We try to involve the community at Bisate Lodge in every way we can. This month we asked the ladies in the community to help us weave the Christmas decorations, and little Rwandan peace baskets – agaseke in Kinyarwanda – were made for our Christmas tree. We showed the ladies a picture of the end result and they loved it.
Our guests Lee and Stephanie, asked us to buy some soccer balls in their name for the Bisate community soccer team as during their community visit they had seen how the team practiced with a homemade ball made of wrapped plastic and rope. As we were shopping for the soccer ball we realised that we might just have enough money to buy soccer uniforms for the whole team. We emailed pictures of the very proud team to Lee and Stephanie and the team has promised us they will win every match from now on! If you are in the neighbourhood on a Sunday afternoon, do take the time to watch one their matches at the Bisate School soccer field.
The December holiday spirit was definitely embraced by the Bisate team. All of the Bisate team members were proud to wear their Christmas hats and Christmas carols were hummed and sung in the main area, whilst cleaning rooms and even whilst planting trees.
Guests who stayed with us over Christmas were treated to a seven-course menu that was delicious, light, and created with fresh ingredients. Our chefs were very happy to see all the plates coming back empty after each course! Before the main course staff surprised our guests with a beautiful chorus of Christmas songs.
“Best Christmas ever!” commented our guests who were on honeymoon.
December was a month of some goodbyes. Lisl, the executive chef who helped to train our Bisate chefs, returned to Cape Town. Lisl completed six months of intense training with the whole kitchen team and the chefs are feeling capable of standing on their own feet now, proud of their work and what they have achieved. The dishes coming out of the Bisate kitchen are 10 out of 10! We will miss Lisl as she became part of the team and we will also miss the beautiful pictures she took whilst at Bisate (some of the pictures you see in this newsletter).
We also had to say goodbye to Dave and Ondyne who helped with relief management at Bisate whilst Rob and Ingrid had a break. Thank you very much, Dave and Ondyne, we know that you have fallen in love with Rwanda so we hope to see you back one day!
“Just three days – but forever in our hearts! Thank you very much for this once-in-a-lifetime experience, for planting trees, hiking up volcanic mountains, meeting gorillas and for being part of the Bisate family! Thanks for the excellent food and an unforgettable evening in the wine cellar! See you soon!”
“So wonderful here with all the people. The beautiful view and cosy fires in the villa. Had the most spectacular meeting with the gorilla family that went out in the fields.”
“Ingrid and Rob you both are special people who make this place even more so special. Beautiful, lovely no words to describe this camp. Will miss the gorillas the elegant, gentle, giants forever.”
“I and my family are delighted to be hosted at Bisate Lodge. A fantastic investment and of added value to high end tourism in Rwanda.
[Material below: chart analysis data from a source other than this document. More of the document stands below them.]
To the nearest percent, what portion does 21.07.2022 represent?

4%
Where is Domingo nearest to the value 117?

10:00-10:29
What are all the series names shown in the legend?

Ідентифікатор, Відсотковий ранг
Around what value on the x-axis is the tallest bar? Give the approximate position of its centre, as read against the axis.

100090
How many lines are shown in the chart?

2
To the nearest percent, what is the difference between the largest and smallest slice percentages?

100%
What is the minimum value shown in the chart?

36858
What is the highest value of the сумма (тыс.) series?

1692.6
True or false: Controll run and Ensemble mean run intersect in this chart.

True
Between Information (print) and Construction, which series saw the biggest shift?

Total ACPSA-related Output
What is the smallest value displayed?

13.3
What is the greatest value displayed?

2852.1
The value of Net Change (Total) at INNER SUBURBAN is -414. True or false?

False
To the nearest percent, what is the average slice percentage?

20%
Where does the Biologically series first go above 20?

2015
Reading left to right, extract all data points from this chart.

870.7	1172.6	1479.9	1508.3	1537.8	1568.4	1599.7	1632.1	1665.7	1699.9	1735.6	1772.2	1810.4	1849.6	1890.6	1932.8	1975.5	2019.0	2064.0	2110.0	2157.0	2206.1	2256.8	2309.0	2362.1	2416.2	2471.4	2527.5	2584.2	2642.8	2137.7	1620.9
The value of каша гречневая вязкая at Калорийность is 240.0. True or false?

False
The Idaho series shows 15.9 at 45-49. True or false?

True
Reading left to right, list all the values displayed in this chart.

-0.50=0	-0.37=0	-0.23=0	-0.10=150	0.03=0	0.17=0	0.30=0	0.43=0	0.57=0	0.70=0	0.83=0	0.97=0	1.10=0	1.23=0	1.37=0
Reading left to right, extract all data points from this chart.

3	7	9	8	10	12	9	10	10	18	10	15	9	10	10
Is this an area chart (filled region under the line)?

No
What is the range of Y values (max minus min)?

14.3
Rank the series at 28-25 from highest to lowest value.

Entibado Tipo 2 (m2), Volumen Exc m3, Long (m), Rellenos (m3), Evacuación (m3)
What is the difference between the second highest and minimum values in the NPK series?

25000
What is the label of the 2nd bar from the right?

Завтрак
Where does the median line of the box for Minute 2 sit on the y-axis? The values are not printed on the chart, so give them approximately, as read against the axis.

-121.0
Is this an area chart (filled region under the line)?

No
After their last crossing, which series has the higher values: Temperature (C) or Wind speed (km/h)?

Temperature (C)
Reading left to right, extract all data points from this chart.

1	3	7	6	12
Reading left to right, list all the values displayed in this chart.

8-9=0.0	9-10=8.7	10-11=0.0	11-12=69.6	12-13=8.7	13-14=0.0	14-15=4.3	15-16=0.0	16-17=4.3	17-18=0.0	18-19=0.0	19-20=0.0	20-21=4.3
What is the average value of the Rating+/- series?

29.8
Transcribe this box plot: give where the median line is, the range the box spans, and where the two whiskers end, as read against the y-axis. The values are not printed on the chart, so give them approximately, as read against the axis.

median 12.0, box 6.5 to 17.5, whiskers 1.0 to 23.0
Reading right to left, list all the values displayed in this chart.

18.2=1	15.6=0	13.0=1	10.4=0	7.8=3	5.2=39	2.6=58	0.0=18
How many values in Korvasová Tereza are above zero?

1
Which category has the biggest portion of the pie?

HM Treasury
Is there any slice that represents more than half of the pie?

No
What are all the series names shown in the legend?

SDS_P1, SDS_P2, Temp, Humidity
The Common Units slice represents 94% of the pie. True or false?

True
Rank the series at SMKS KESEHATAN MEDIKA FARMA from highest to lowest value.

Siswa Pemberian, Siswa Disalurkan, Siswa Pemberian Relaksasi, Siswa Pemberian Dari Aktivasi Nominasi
Your standards, personal touch and experience are memorable.”
“This is one of the best places on earth…. The resort and the beautiful people. Thank you so much for this amazing experience. Oh! And the food! Please look after our trees!”
Ending Off an Amazing Year
What an amazing year it has been! In January foundations were being set and volcanic rock carried up the hill by hand for the building. The construction team worked continuously until the minute Bisate opened. In February we started with staff recruitment and in March and April with the training of our Bisate team. May and June were all about getting Bisate ready for opening and at the end of June the moment was there: our first guests at Bisate Lodge!
Since that moment many lovely guests have stayed at Bisate and we cannot wait to host many more in 2018!